Data to use:
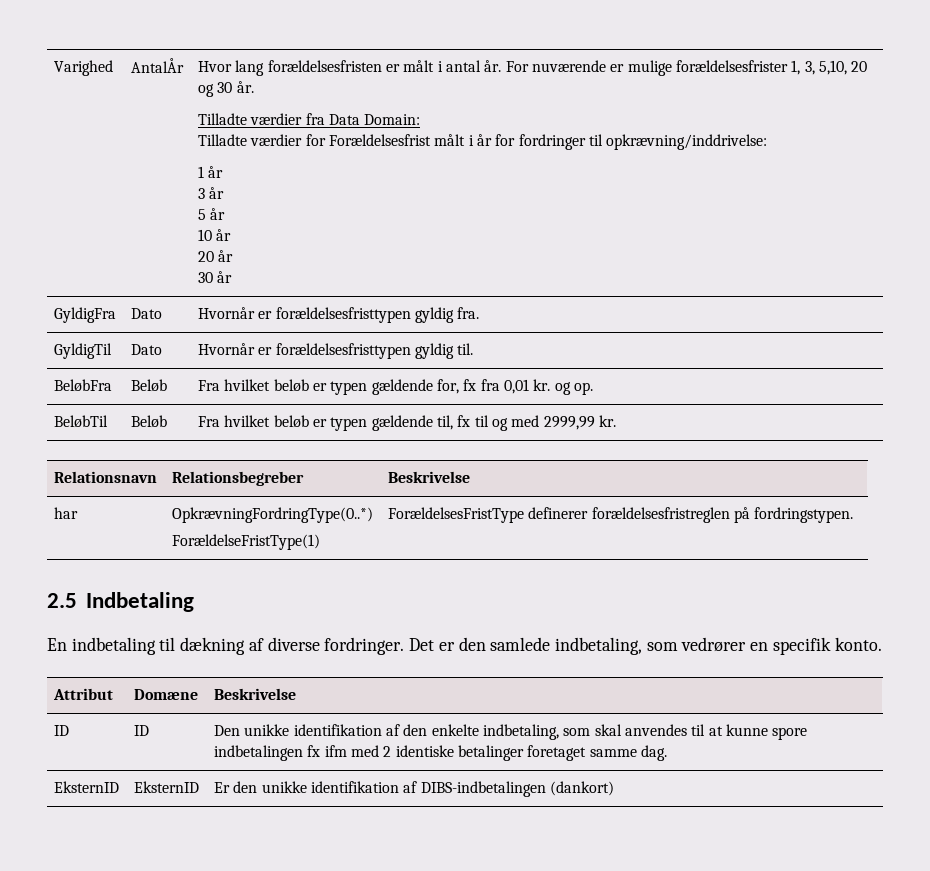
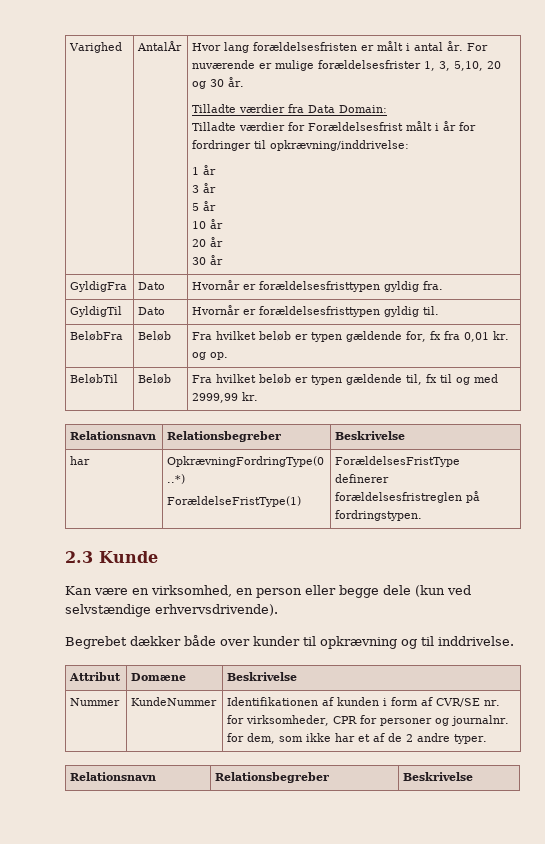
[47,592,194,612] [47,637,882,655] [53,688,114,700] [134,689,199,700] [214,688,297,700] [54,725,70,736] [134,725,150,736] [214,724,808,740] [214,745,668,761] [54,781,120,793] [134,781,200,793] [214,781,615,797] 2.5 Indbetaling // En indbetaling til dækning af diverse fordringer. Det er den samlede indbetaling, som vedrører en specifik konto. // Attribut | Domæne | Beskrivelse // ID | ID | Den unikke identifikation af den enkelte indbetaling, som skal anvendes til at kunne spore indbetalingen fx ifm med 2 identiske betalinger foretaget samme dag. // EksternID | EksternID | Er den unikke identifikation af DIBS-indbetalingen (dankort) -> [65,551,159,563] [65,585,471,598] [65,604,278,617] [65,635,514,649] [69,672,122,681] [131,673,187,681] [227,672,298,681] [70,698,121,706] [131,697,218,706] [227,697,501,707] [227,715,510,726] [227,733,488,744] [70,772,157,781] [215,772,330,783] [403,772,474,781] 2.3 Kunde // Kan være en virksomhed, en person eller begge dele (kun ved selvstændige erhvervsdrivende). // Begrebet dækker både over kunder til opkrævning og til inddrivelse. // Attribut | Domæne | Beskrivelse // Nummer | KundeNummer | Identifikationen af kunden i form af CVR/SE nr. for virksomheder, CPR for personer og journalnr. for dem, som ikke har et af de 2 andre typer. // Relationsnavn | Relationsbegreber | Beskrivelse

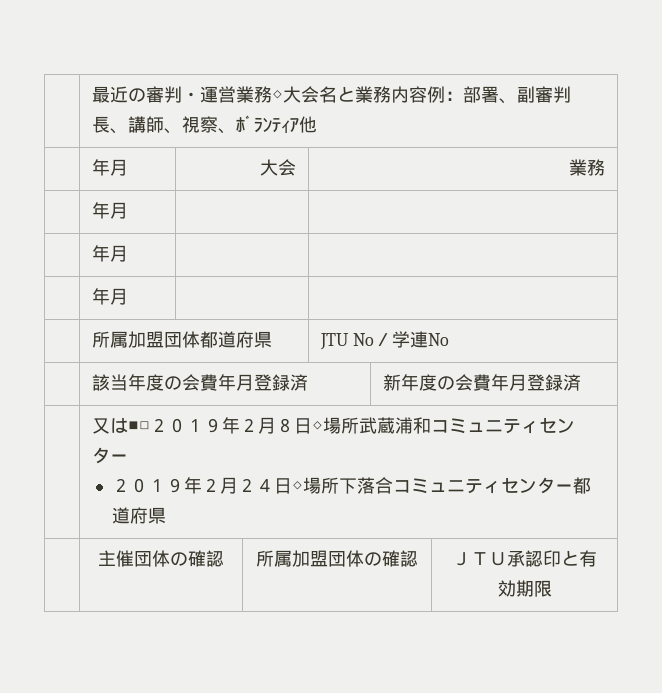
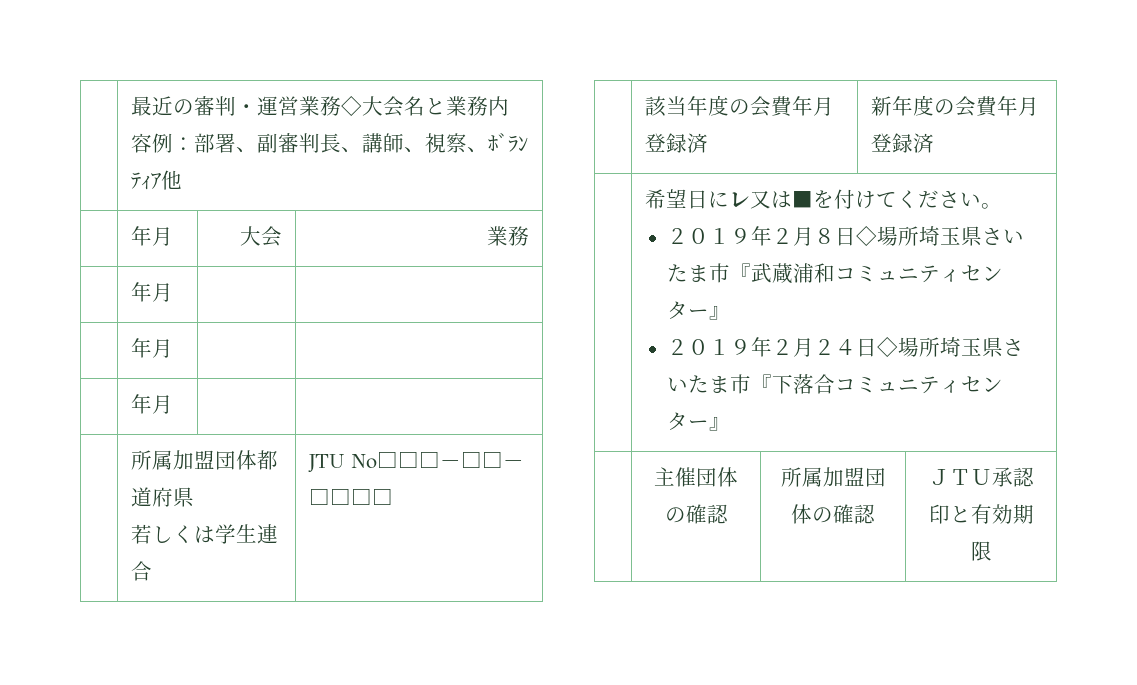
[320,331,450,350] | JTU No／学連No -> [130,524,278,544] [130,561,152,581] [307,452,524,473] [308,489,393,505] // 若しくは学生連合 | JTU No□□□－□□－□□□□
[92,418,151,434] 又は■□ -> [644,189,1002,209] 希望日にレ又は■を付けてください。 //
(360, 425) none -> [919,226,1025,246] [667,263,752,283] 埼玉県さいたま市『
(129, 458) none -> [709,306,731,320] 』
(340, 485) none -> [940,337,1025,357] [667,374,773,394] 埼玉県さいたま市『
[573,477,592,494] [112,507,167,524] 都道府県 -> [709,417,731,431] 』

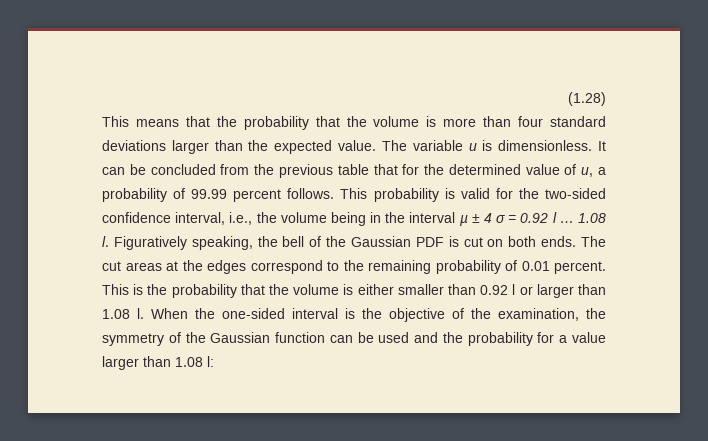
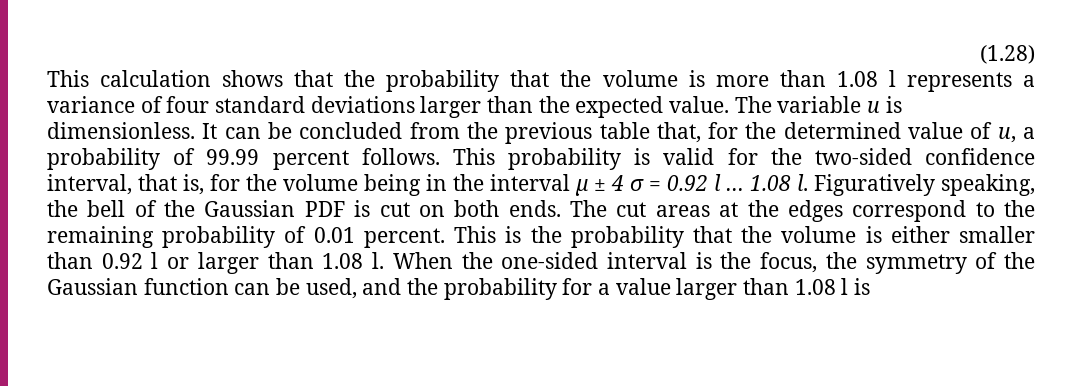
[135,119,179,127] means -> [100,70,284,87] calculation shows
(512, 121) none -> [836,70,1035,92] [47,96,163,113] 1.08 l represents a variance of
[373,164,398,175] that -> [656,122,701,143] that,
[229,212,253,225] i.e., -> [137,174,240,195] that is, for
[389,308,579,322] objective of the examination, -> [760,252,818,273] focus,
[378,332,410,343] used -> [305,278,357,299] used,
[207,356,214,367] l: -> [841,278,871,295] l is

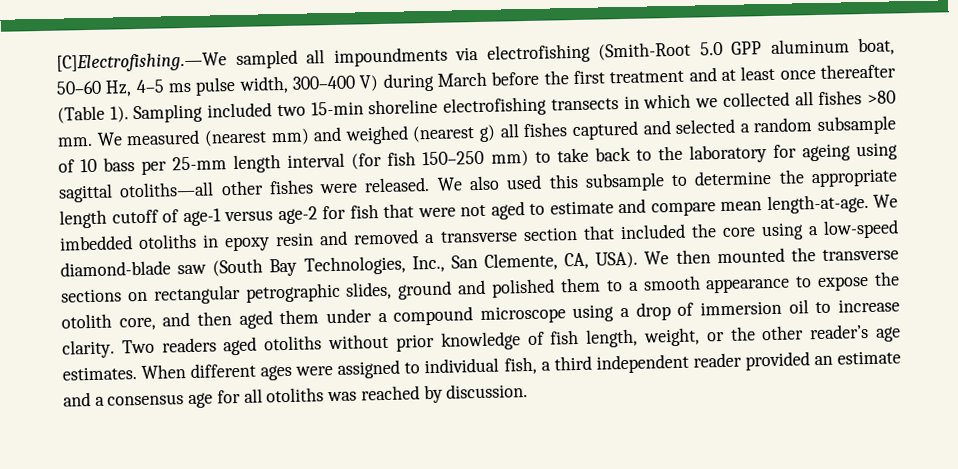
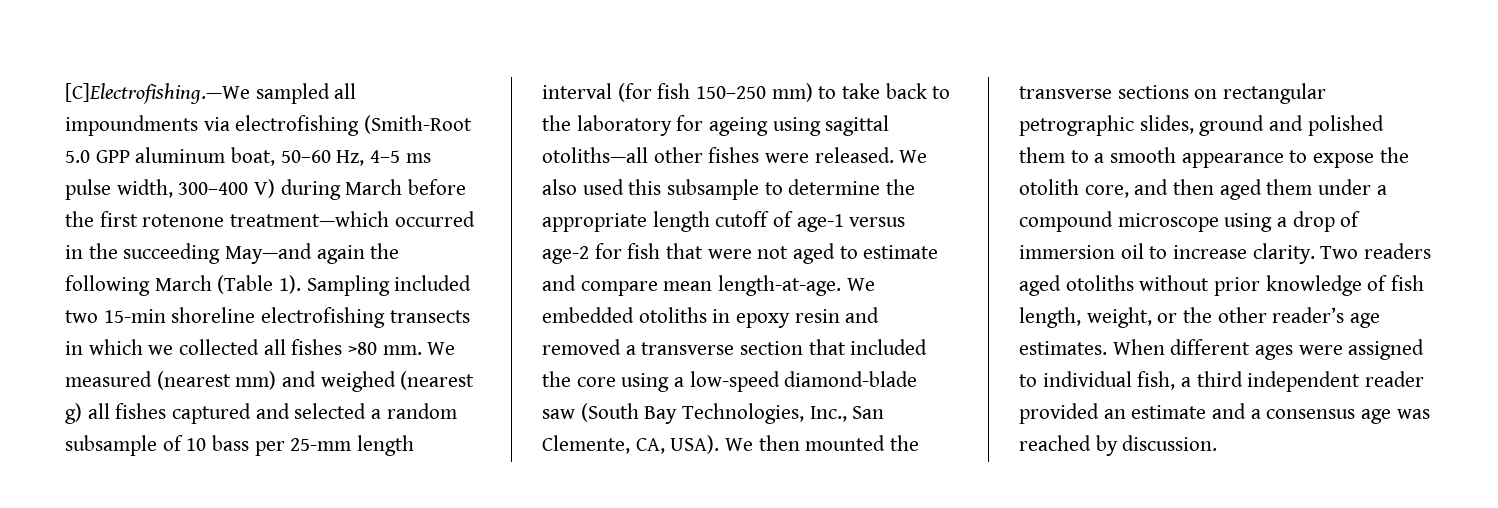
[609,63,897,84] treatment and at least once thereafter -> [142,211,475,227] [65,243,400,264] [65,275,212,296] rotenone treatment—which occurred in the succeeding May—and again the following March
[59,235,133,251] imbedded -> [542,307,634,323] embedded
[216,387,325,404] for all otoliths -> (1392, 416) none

Your goal: Please repeat the listing above word for word, with the pictures removed.

Exercise result:
[47,592,194,612] [47,637,882,655] [53,688,114,700] [134,689,199,700] [214,688,297,700] [54,725,70,736] [134,725,150,736] [214,724,808,740] [214,745,668,761] [54,781,120,793] [134,781,200,793] [214,781,615,797] 2.5 Indbetaling // En indbetaling til dækning af diverse fordringer. Det er den samlede indbetaling, som vedrører en specifik konto. // Attribut | Domæne | Beskrivelse // ID | ID | Den unikke identifikation af den enkelte indbetaling, som skal anvendes til at kunne spore indbetalingen fx ifm med 2 identiske betalinger foretaget samme dag. // EksternID | EksternID | Er den unikke identifikation af DIBS-indbetalingen (dankort) -> [65,551,159,563] [65,585,471,598] [65,604,278,617] [65,635,514,649] [69,672,122,681] [131,673,187,681] [227,672,298,681] [70,698,121,706] [131,697,218,706] [227,697,501,707] [227,715,510,726] [227,733,488,744] [70,772,157,781] [215,772,330,783] [403,772,474,781] 2.3 Kunde // Kan være en virksomhed, en person eller begge dele (kun ved selvstændige erhvervsdrivende). // Begrebet dækker både over kunder til opkrævning og til inddrivelse. // Attribut | Domæne | Beskrivelse // Nummer | KundeNummer | Identifikationen af kunden i form af CVR/SE nr. for virksomheder, CPR for personer og journalnr. for dem, som ikke har et af de 2 andre typer. // Relationsnavn | Relationsbegreber | Beskrivelse

[320,331,450,350] | JTU No／学連No -> [130,524,278,544] [130,561,152,581] [307,452,524,473] [308,489,393,505] // 若しくは学生連合 | JTU No□□□－□□－□□□□
[92,418,151,434] 又は■□ -> [644,189,1002,209] 希望日にレ又は■を付けてください。 //
(360, 425) none -> [919,226,1025,246] [667,263,752,283] 埼玉県さいたま市『
(129, 458) none -> [709,306,731,320] 』
(340, 485) none -> [940,337,1025,357] [667,374,773,394] 埼玉県さいたま市『
[573,477,592,494] [112,507,167,524] 都道府県 -> [709,417,731,431] 』

[135,119,179,127] means -> [100,70,284,87] calculation shows
(512, 121) none -> [836,70,1035,92] [47,96,163,113] 1.08 l represents a variance of
[373,164,398,175] that -> [656,122,701,143] that,
[229,212,253,225] i.e., -> [137,174,240,195] that is, for
[389,308,579,322] objective of the examination, -> [760,252,818,273] focus,
[378,332,410,343] used -> [305,278,357,299] used,
[207,356,214,367] l: -> [841,278,871,295] l is

[609,63,897,84] treatment and at least once thereafter -> [142,211,475,227] [65,243,400,264] [65,275,212,296] rotenone treatment—which occurred in the succeeding May—and again the following March
[59,235,133,251] imbedded -> [542,307,634,323] embedded
[216,387,325,404] for all otoliths -> (1392, 416) none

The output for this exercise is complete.